Fiio also didn’t forget about wireless transfer bit-rate. There’s no point in processing power if the audio data is poor. The BTR1 uses the aptX Bluetooth audio codec, which caps at 384 kbps streaming. It isn’t the least compressed aptX HD codec, but the standard aptX rate is where most streaming services cap their “High” audio quality setting, so it should be fine for most people.
But does all this actually equate to great audio? For the most part, yes. Of course, this tiny DAC isn’t going to be able to compete with larger offerings, but it does punch well above its weight. What we appreciated the most is that the sound signature sounds like it’s tuned by someone who knows what they’re doing. We praised Fiio’s fantastically balanced sound in its flagship X7 Mark II audio player, and the company’s DNA is even detectable in this little guy. All areas of the sound have the presence they should and are cleanly articulated. It’s also a full and engaging sound, as opposed to a sterile, “referenced” one.
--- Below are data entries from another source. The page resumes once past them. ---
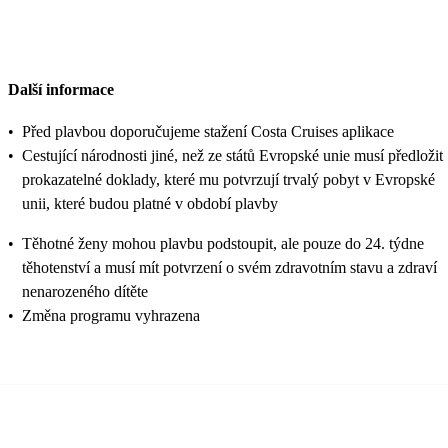
Další informace
•
Před plavbou doporučujeme stažení Costa Cruises aplikace
•
Cestující národnosti jiné, než ze států Evropské unie musí předložit
prokazatelné doklady, které mu potvrzují trvalý pobyt v Evropské
unii, které budou platné v období plavby
•
Těhotné ženy mohou plavbu podstoupit, ale pouze do 24. týdne
těhotenství a musí mít potvrzení o svém zdravotním stavu a zdraví
nenarozeného dítěte
•
Změna programu vyhrazena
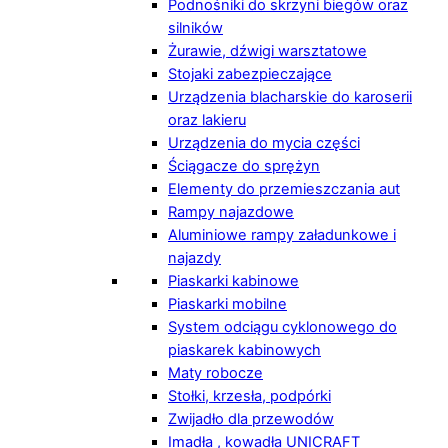
Podnośniki do skrzyni biegów oraz
silników
Żurawie, dźwigi warsztatowe
Stojaki zabezpieczające
Urządzenia blacharskie do karoserii
oraz lakieru
Urządzenia do mycia części
Ściągacze do sprężyn
Elementy do przemieszczania aut
Rampy najazdowe
Aluminiowe rampy załadunkowe i
najazdy
Piaskarki kabinowe
Piaskarki mobilne
System odciągu cyklonowego do
piaskarek kabinowych
Maty robocze
Stołki, krzesła, podpórki
Zwijadło dla przewodów
Imadła , kowadła UNICRAFT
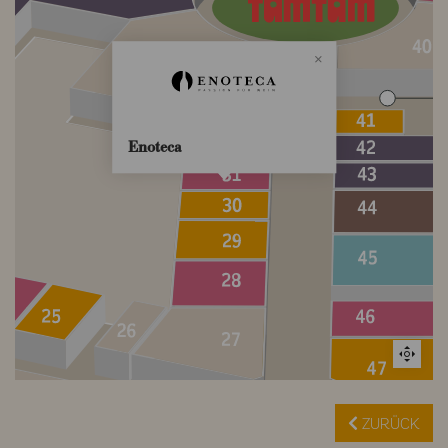
Enoteca
ZURÜCK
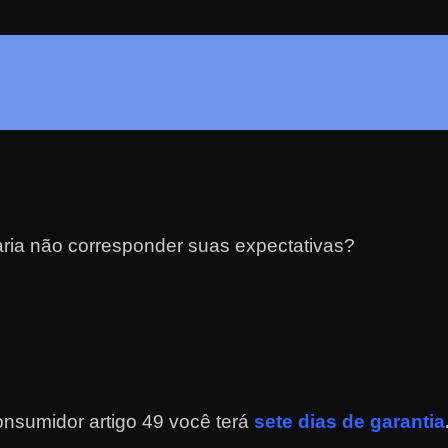
ria não corresponder suas expectativas?
nsumidor artigo 49 você terá
sete dias de garantia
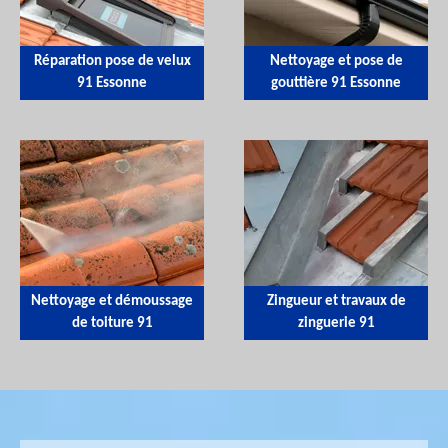
Réparation pose de velux
Nettoyage et pose de
91 Essonne
gouttière 91 Essonne
Nettoyage et démoussage
Zingueur et travaux de
de toiture 91
zinguerie 91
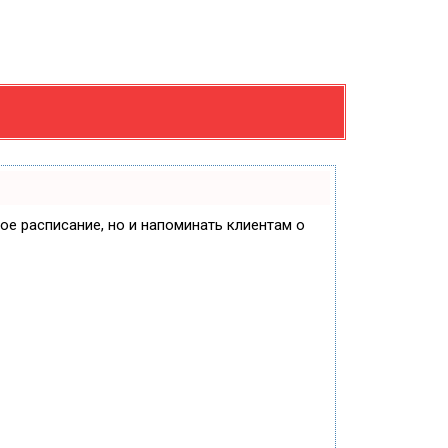
вое расписание, но и напоминать клиентам о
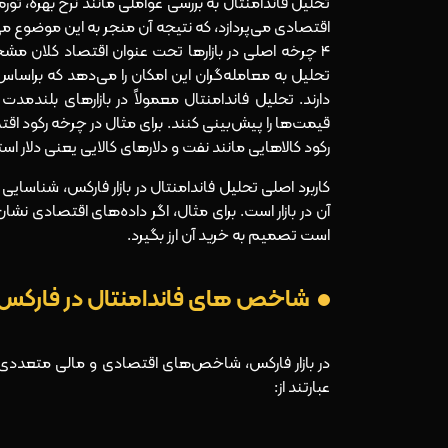
تحلیل فاندامنتال به بررسی عواملی مانند نرخ بهره، تور
اقتصادی می‌پردازد، که نتیجه آن منجر به این موضوع
4 چرخه اصلی در بازارها تحت عنوان اقتصاد کلان 
تحلیل به معامله‌گران این امکان را می‌دهد که براس
دارند. تحلیل فاندامنتال معمولاً در بازارهای بلندمد
قیمت‌ها را پیش‌بینی کنند. برای مثال در چرخه رکود اق
رکود کالاهایی مانند نفت و دلارهای کالایی یعنی دلار استرال
کاربرد اصلی تحلیل فاندامنتال در بازار فارکس، شناسا
آن در بازار است. برای مثال، اگر داده‌های اقتصادی ن
است تصمیم به خرید آن ارز بگیرد.
شاخص های فاندامنتال در فارکس
در بازار فارکس، شاخص‌های اقتصادی و مالی متعددی وجو
عبارتند از:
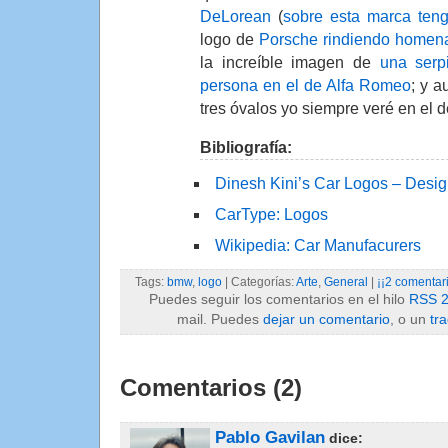
DeLorean
(
sobre esta marca teng
logo de
Porsche rindiendo homena
la increíble imagen de
una serp
persona en el de Alfa Romeo
; y 
tres óvalos yo siempre veré en el 
Bibliografía:
Dinesh Kini’s Car Logos – Desig
CarType: Logos
Wikipedia: Car Manufacurers
Tags:
bmw
,
logo
| Categorías:
Arte
,
General
|
¡¡2 comentari
Puedes seguir los comentarios en el hilo
RSS 2
mail. Puedes
dejar un comentario
, o un
tr
Comentarios (2)
Pablo Gavilan
dice:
Again, balance is the prominent aspect. So you won’t find a strong, boomy bass, V-shaped sound signature, or bright treble. There’s enough impact in each range to capture your attention but not past that. Fortunately, if you do want more oomph, then there’s that sound effect feature on the unit that we talked about.
No, you won’t get the most detailed or clearest reproduction you’re able to with a portable DAC, but BTR1 surprisingly gets a good of the way there (while delivering a refined sound). The same goes for soundstage width and dynamics – the BTR1 isn’t the most skillful here but well-done for the unit’s size.
If you are reluctant to give up your wired headphones and are eyeing a smartphone without a headphone jack, then the BTR1 is quite frankly a no-brainer. Even if you have a headphone jack, there’s still benefits here. You’ll get better audio quality than a standard phone DAC will provide, and you’ll have the convenience of wireless by being able to detach from your phone. The BTR1 is only $50, so it’s even worth it if you were only to use it sometimes (like when you’re traveling and doing a lot of walking). Great job Fiio.